**TRY IT**
Please render the lines beginning with the one containing "- The site doesn't" and continuing through the one containing "- I'm trying" as a Markdown table with columns Number and Text, leaving out any blank lines.

**WORKING DATA**
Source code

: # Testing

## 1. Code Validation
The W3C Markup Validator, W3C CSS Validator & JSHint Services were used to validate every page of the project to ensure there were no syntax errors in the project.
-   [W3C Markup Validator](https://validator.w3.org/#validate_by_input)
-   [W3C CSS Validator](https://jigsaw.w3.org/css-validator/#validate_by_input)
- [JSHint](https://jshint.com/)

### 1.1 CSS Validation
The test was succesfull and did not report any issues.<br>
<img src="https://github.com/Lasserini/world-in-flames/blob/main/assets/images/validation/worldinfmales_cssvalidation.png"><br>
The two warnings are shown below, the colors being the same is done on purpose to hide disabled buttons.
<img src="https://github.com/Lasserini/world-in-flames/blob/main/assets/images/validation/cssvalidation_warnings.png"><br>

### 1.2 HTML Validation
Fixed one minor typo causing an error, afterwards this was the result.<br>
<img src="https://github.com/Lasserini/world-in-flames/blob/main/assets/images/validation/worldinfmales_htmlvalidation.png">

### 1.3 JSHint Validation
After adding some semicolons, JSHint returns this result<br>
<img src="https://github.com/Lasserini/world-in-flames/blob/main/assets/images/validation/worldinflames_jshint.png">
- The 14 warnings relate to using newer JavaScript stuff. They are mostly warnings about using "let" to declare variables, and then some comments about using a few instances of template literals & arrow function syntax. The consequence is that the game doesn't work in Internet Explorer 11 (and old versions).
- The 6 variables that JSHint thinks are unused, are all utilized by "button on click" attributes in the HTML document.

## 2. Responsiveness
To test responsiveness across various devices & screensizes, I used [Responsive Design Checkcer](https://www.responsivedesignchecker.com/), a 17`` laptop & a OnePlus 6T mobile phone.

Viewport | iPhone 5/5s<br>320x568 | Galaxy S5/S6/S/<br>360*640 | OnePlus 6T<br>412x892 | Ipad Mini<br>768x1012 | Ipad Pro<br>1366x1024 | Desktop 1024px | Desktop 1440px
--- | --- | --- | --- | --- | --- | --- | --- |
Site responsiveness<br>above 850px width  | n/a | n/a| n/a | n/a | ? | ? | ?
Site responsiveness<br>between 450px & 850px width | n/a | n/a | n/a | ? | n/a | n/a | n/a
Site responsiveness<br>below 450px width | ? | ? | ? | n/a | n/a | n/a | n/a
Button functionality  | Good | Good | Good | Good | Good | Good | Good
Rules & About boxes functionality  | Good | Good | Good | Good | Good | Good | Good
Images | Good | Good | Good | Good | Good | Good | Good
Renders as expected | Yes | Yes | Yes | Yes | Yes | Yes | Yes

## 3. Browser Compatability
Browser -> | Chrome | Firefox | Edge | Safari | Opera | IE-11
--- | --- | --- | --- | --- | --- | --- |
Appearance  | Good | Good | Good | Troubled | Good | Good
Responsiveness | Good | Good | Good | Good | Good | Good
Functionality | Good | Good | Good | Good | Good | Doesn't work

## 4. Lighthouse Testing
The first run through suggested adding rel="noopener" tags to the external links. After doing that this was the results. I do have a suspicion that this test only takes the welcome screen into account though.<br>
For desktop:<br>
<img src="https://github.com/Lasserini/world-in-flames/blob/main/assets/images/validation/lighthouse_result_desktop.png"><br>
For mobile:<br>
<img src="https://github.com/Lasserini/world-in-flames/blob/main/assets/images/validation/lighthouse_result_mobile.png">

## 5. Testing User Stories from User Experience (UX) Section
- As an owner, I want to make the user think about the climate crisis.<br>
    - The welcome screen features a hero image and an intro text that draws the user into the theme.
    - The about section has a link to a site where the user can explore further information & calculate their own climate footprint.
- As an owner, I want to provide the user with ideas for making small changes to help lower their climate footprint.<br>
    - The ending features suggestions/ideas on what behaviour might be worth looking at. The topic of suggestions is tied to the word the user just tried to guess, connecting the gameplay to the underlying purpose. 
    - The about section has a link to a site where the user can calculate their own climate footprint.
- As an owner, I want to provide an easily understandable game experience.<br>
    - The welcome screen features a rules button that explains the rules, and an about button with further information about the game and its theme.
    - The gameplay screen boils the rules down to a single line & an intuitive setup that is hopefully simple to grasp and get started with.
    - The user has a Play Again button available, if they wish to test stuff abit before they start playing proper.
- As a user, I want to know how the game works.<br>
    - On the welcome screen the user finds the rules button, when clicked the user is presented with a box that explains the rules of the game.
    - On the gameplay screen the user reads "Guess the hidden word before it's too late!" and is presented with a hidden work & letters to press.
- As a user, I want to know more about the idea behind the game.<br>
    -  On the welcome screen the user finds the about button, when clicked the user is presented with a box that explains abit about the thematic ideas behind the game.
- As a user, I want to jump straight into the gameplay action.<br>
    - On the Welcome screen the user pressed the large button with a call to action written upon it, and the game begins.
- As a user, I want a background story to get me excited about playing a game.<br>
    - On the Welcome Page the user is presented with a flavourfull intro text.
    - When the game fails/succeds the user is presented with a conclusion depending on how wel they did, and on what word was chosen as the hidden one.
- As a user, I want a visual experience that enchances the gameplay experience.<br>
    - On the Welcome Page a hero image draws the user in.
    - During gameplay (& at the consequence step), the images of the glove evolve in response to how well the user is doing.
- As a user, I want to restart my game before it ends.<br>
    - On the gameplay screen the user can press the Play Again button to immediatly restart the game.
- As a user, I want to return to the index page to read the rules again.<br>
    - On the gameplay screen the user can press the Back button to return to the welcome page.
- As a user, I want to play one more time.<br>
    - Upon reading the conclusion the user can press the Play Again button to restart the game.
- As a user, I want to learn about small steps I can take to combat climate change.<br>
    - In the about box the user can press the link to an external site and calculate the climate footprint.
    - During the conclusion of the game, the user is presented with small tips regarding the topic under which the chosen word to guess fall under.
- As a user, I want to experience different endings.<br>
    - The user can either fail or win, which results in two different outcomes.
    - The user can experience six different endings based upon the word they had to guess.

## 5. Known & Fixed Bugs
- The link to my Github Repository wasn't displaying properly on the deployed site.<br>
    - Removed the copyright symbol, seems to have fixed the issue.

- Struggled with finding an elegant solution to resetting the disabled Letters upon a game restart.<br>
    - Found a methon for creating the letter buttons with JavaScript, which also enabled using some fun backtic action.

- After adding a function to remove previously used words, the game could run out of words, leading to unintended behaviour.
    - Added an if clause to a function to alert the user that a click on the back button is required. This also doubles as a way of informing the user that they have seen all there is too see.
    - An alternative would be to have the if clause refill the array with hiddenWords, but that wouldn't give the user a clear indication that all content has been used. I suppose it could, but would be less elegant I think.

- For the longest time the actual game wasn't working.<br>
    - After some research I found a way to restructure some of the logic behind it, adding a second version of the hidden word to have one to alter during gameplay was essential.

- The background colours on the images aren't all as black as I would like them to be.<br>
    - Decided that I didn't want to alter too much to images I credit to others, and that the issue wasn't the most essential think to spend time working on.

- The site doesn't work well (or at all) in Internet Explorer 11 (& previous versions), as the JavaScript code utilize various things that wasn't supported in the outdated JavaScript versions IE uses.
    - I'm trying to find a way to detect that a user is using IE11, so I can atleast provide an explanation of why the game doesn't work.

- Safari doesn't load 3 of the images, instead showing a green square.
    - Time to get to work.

**PROBLEM SOLUTION**
| Number | Text |
|---|---|
| 1 | - The site doesn't work well (or at all) in Internet Explorer 11 (& previous versions), as the JavaScript code utilize various things that wasn't supported in the outdated JavaScript versions IE uses. |
| 2 |     - I'm trying to find a way to detect that a user is using IE11, so I can atleast provide an explanation of why the game doesn't work. |